You’re known for turning another brand into a huge success, how different is it this time?
The conditions are very good for a couple of reasons. First of all, Breitling is already super well-known. The [former management] did a tremendous job and the brand awareness is much bigger than anything I was facing in my previous life.
So, when you have that brand awareness, just bringing in new elements have an immediate impact. Because of social media, everybody knows that something is happening at Breitling. When I was transiting in Zurich, two people came up to me asked, “So Mr. Kern, how are things going at Breitling?”
Secondly, China. It’s a much more developed market today. The hard work we all had to do 10 or 15 years ago – opening boutiques, building brand awareness and watchmaking knowledge – the market is more mature now. People are more knowledgeable.

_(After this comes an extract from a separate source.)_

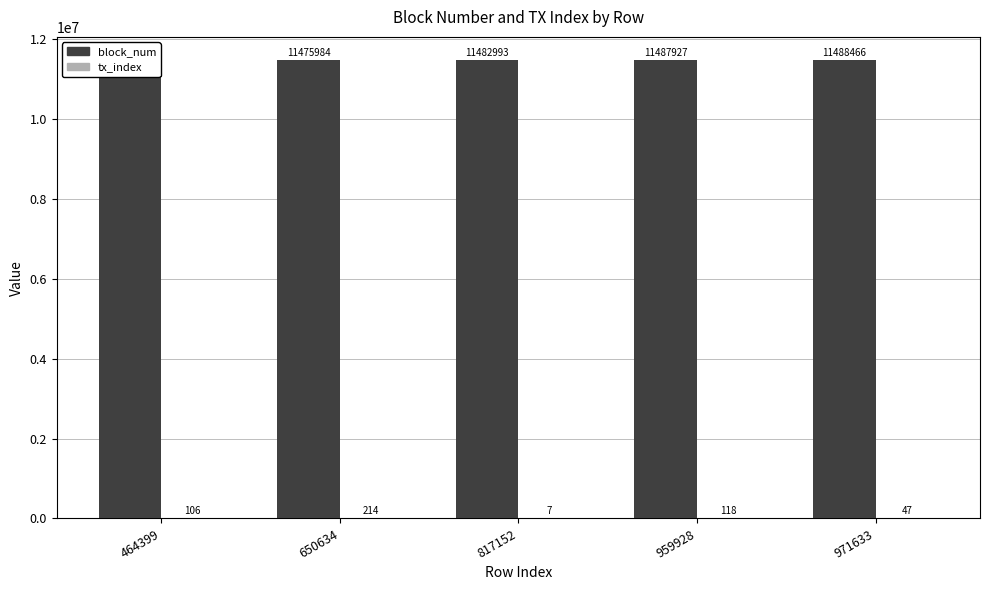

The value of tx_index at 650634 is 90. True or false?

False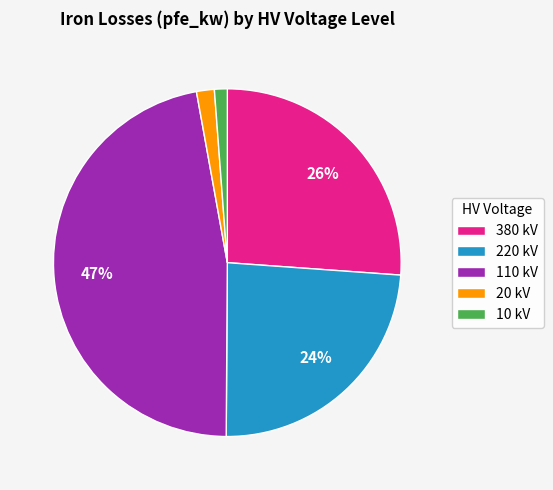

To the nearest percent, what percentage of the pie is 10 kV?

1%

And thirdly, because of digital media, the Chinese know how strong Breitling is in the US, UK and Japan, and they want to buy strong brands. So, having the news spread instantly is a huge advantage.
And the fourth element, I’m sure you know, is the watch market is picking up.
The in-house B01 movement inside the Navitimer 8
You mentioned that one part of your strategy is control all of Breitling’s distribution, which is now 60% in the hands of third parties. Won’t that be a challenge given that your distributors know it’s now a one-way ride up?
You’re the first person to ask me this. It’s a very smart question and of course you’re right. Of course, nobody wants to give the brand away at this stage because they’re not stupid. They know it will probably work but we put structures in place so that they will enjoy a contribution when this whole thing takes off. We have great incentives for them to work with us and contribute to future growth. The end goal is to align the objectives of investors, management and partners.